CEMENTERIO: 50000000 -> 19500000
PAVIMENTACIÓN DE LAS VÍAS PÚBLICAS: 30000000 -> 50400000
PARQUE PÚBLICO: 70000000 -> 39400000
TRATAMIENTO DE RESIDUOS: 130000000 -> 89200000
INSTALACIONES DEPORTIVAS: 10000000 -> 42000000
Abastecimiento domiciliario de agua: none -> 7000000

--

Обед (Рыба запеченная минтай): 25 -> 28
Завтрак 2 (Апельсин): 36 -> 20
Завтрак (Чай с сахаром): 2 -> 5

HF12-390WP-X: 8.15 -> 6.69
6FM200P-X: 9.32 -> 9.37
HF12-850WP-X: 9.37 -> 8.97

**WHAT IS EXPECTED**
Using the entries above, give again exactly the lines from the line holding "CEMENTERIO: 50000000 -> 19500000" through the line holding "Abastecimiento domiciliario de". Include both end lines and nothing else.

**EXERCISE SOLUTION**
CEMENTERIO: 50000000 -> 19500000
PAVIMENTACIÓN DE LAS VÍAS PÚBLICAS: 30000000 -> 50400000
PARQUE PÚBLICO: 70000000 -> 39400000
TRATAMIENTO DE RESIDUOS: 130000000 -> 89200000
INSTALACIONES DEPORTIVAS: 10000000 -> 42000000
Abastecimiento domiciliario de agua: none -> 7000000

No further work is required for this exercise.